* **ВЫПОЛНИТЕ ЗАДАНИЯ**:
1 - Найдите в записях все строки со словом «volume» и перепишите их.
2 - Продолжите текст с письмами Н. Л., начав сразу после его последней строки.

* **ИСХОДНЫЙ ТЕКСТ**:
● ● ●
Письма об оптимизме очень жду, и, откровенно говоря, Вы его должны мне написать, потому что я на Ваш счет «попутался»; а мы так давно прожили, считая себя друг с другом в известной мере солидарными, что хотелось бы восстановить пошатнувшееся единомыслие.

Будьте здоровы. Н. Л.

Что там «форейтор», – как он у Вас прыгал? Не слыхали ли Вы чего про «Анну Каренину»? Данилевский утверждает, что ее не будет в «Р<усском> в<естни>ке». Не врет ли?

П. К. Щебальскому

29 октября 1875 г., Петербург.
● ● ●
* **ДАННЫЕ ДЛЯ ЗАДАНИЯ**:

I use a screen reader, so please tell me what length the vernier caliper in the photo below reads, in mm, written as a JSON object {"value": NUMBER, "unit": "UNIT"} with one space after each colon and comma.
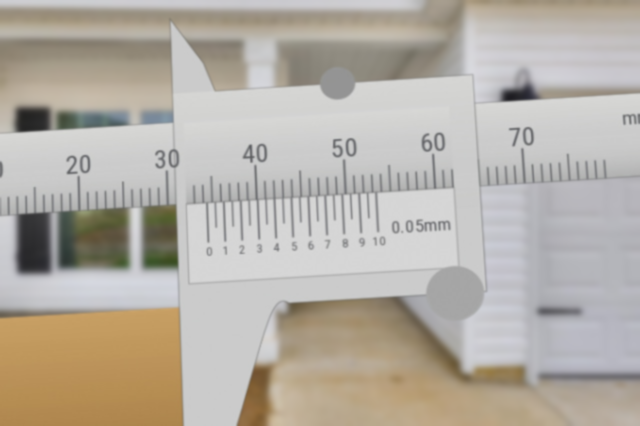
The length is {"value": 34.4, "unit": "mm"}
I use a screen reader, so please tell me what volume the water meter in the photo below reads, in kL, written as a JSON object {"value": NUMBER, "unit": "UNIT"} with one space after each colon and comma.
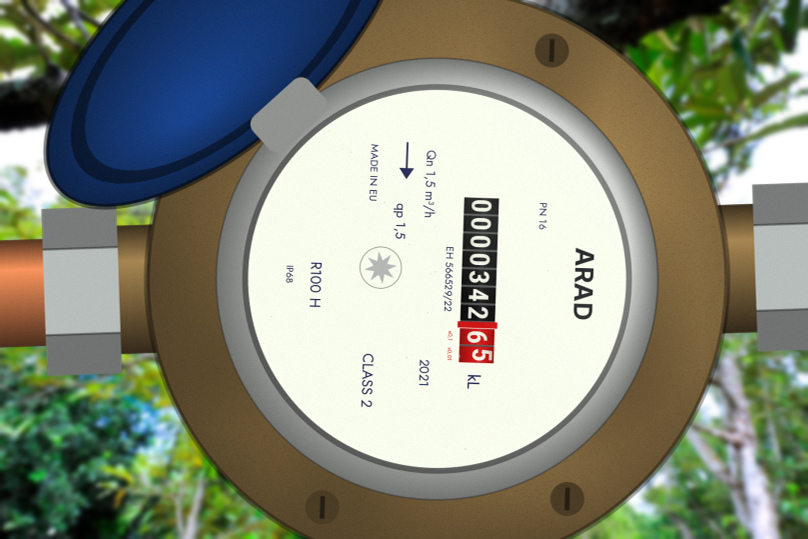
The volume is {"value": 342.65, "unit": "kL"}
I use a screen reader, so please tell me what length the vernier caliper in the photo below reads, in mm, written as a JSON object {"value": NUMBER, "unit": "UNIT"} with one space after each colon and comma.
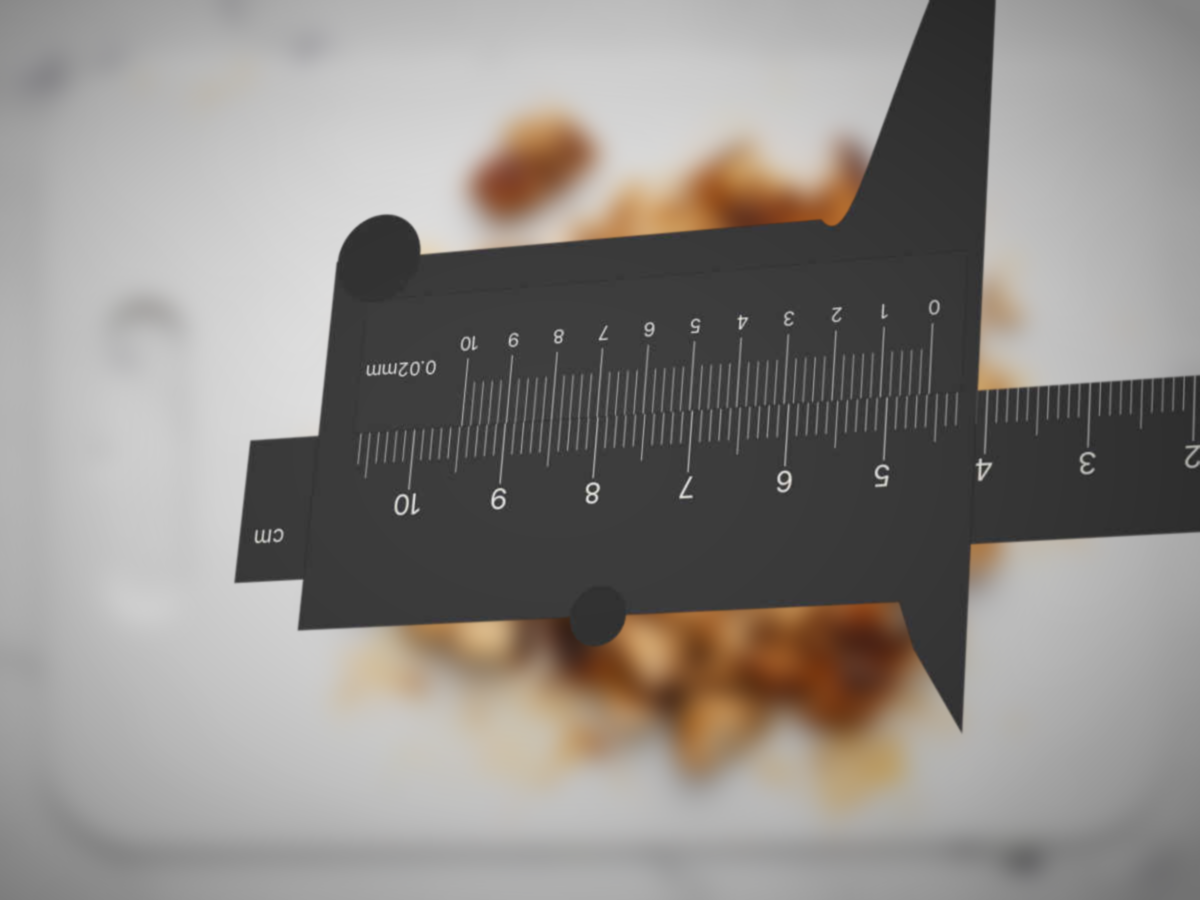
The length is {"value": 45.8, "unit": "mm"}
● ● ●
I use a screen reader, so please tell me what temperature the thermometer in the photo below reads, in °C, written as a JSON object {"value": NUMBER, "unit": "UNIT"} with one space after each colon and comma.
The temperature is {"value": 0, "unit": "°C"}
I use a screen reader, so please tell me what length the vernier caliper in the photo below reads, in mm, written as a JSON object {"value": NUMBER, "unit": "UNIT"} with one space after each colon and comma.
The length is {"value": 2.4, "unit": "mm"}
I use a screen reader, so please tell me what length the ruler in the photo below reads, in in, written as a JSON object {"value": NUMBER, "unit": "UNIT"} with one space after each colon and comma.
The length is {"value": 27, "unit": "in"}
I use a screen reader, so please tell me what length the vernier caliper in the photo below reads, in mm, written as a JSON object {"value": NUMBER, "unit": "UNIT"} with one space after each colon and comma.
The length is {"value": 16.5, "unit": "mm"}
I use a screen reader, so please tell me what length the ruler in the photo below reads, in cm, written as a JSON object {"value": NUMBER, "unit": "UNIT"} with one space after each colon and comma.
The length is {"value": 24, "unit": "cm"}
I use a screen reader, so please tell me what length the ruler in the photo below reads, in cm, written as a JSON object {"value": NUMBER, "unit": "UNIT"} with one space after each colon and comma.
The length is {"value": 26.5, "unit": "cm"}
● ● ●
* **ОТВЕТЫ К ЗАДАНИЯМ**:
1 -
I use a screen reader, so please tell me what volume the water meter in the photo below reads, in kL, written as a JSON object {"value": NUMBER, "unit": "UNIT"} with one space after each colon and comma.
The volume is {"value": 342.65, "unit": "kL"}

2 -
Благодарю Вас, уважаемый Петр Карлович, за Ваше письмо об оптимизме и во многом с Вами согласен: то и я чувствую, на том и я обжегся; но практически-то я все-таки не понимаю Вас. Вы человек, несомненно, либеральный, в самом хорошем смысле этого слова: но как Вы будете Ваши либеральные чувства сберегать в газете официозного характера? Не скажете ли, что Вы выговорили себе ту и ту долю свободы?.. Ах, как это все ненадежно и как самый либерализм тускнеет, когда его проводят в газете не вполне независимой! По-моему, чисто официальные издания гораздо лучше полуофициальных, или субсидиальных, и это не мне одному так кажется. Не скрою от Вас, что хорошие люди даже жалеют, что Вы беретесь за эту газету! С поляками считаться время, и с ними надо посчитаться; но – воля Ваша – и они для этого должны иметь равное с Вами право возражать Вам свободно, конечно, в пределах, дозволяемых законом, но законом общим, а не цензурными «правилами», в которых черт ногу переломит. Иначе вся Ваша правда будет принята как кривда П. И. Мельникова.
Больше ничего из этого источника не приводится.